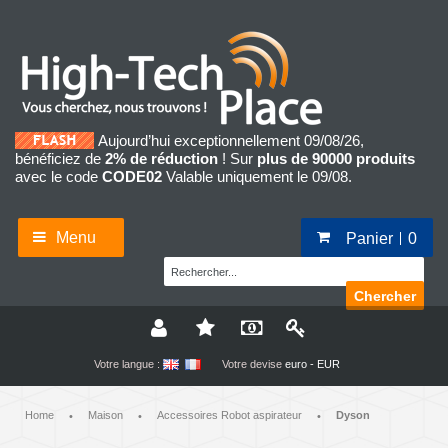
Aujourd’hui exceptionnellement 09/08/26,
bénéficiez de
2% de réduction
! Sur
plus de 90000 produits
avec le code
CODE02
Valable uniquement le 09/08.
Menu
Panier
0
Chercher
Votre langue :
Votre devise
euro - EUR
Home
Maison
Accessoires Robot aspirateur
Dyson
•
•
•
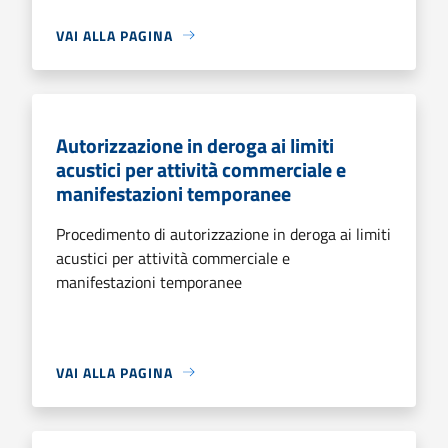
VAI ALLA PAGINA
Autorizzazione in deroga ai limiti
acustici per attività commerciale e
manifestazioni temporanee
Procedimento di autorizzazione in deroga ai limiti
acustici per attività commerciale e
manifestazioni temporanee
VAI ALLA PAGINA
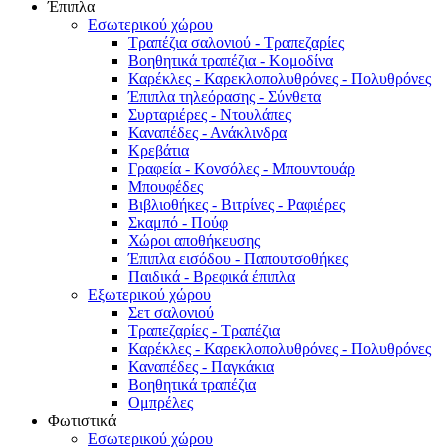
Έπιπλα
Εσωτερικού χώρου
Τραπέζια σαλονιού - Τραπεζαρίες
Βοηθητικά τραπέζια - Κομοδίνα
Καρέκλες - Καρεκλοπολυθρόνες - Πολυθρόνες
Έπιπλα τηλεόρασης - Σύνθετα
Συρταριέρες - Ντουλάπες
Καναπέδες - Ανάκλινδρα
Κρεβάτια
Γραφεία - Κονσόλες - Μπουντουάρ
Μπουφέδες
Βιβλιοθήκες - Βιτρίνες - Ραφιέρες
Σκαμπό - Πούφ
Χώροι αποθήκευσης
Έπιπλα εισόδου - Παπουτσοθήκες
Παιδικά - Βρεφικά έπιπλα
Εξωτερικού χώρου
Σετ σαλονιού
Τραπεζαρίες - Τραπέζια
Καρέκλες - Καρεκλοπολυθρόνες - Πολυθρόνες
Καναπέδες - Παγκάκια
Βοηθητικά τραπέζια
Ομπρέλες
Φωτιστικά
Εσωτερικού χώρου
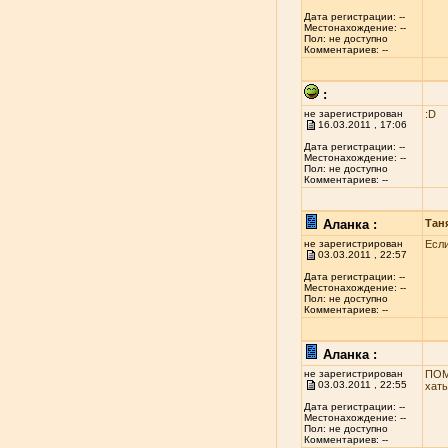
Дата регистрации: --
Местонахождение: --
Пол: не доступно
Комментариев: --
:
не зарегистрирован
:D
16.03.2011 , 17:06
Дата регистрации: --
Местонахождение: --
Пол: не доступно
Комментариев: --
Аланка :
Тан
не зарегистрирован
Если
03.03.2011 , 22:57
Дата регистрации: --
Местонахождение: --
Пол: не доступно
Комментариев: --
Аланка :
не зарегистрирован
ПОМ
03.03.2011 , 22:55
хаты
Дата регистрации: --
Местонахождение: --
Пол: не доступно
Комментариев: --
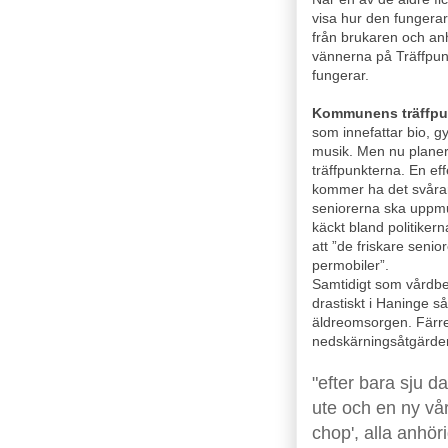
visa hur den fungera
från brukaren och an
vännerna på Träffpun
fungerar.
Kommunens träffpun
som innefattar bio, g
musik. Men nu planerar
träffpunkterna. En ef
kommer ha det svårare
seniorerna ska uppmunt
käckt bland politiker
att ”de friskare senio
permobiler”.
Samtidigt som vårdbe
drastiskt i Haninge så
äldreomsorgen. Färre
nedskärningsåtgärder
"efter bara sju d
ute och en ny vår
chop', alla anhöri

════════════════════

Return all the text read from the pages in the material above, keeping every line unchanged and in its original order. Leave the pictures out of your answer.

Aujourd’hui exceptionnellement 09/08/26,
bénéficiez de
2% de réduction
! Sur
plus de 90000 produits
avec le code
CODE02
Valable uniquement le 09/08.
Menu
Panier
0
Chercher
Votre langue :
Votre devise
euro - EUR
Home
Maison
Accessoires Robot aspirateur
Dyson
•
•
•
VAI ALLA PAGINA
Autorizzazione in deroga ai limiti
acustici per attività commerciale e
manifestazioni temporanee
Procedimento di autorizzazione in deroga ai limiti
acustici per attività commerciale e
manifestazioni temporanee
VAI ALLA PAGINA
Έπιπλα
Εσωτερικού χώρου
Τραπέζια σαλονιού - Τραπεζαρίες
Βοηθητικά τραπέζια - Κομοδίνα
Καρέκλες - Καρεκλοπολυθρόνες - Πολυθρόνες
Έπιπλα τηλεόρασης - Σύνθετα
Συρταριέρες - Ντουλάπες
Καναπέδες - Ανάκλινδρα
Κρεβάτια
Γραφεία - Κονσόλες - Μπουντουάρ
Μπουφέδες
Βιβλιοθήκες - Βιτρίνες - Ραφιέρες
Σκαμπό - Πούφ
Χώροι αποθήκευσης
Έπιπλα εισόδου - Παπουτσοθήκες
Παιδικά - Βρεφικά έπιπλα
Εξωτερικού χώρου
Σετ σαλονιού
Τραπεζαρίες - Τραπέζια
Καρέκλες - Καρεκλοπολυθρόνες - Πολυθρόνες
Καναπέδες - Παγκάκια
Βοηθητικά τραπέζια
Ομπρέλες
Φωτιστικά
Εσωτερικού χώρου
Дата регистрации: --
Местонахождение: --
Пол: не доступно
Комментариев: --
:
не зарегистрирован
:D
16.03.2011 , 17:06
Дата регистрации: --
Местонахождение: --
Пол: не доступно
Комментариев: --
Аланка :
Тан
не зарегистрирован
Если
03.03.2011 , 22:57
Дата регистрации: --
Местонахождение: --
Пол: не доступно
Комментариев: --
Аланка :
не зарегистрирован
ПОМ
03.03.2011 , 22:55
хаты
Дата регистрации: --
Местонахождение: --
Пол: не доступно
Комментариев: --
visa hur den fungera
från brukaren och an
vännerna på Träffpun
fungerar.
Kommunens träffpun
som innefattar bio, g
musik. Men nu planerar
träffpunkterna. En ef
kommer ha det svårare
seniorerna ska uppmunt
käckt bland politiker
att ”de friskare senio
permobiler”.
Samtidigt som vårdbe
drastiskt i Haninge så
äldreomsorgen. Färre
nedskärningsåtgärder
"efter bara sju d
ute och en ny vår
chop', alla anhöri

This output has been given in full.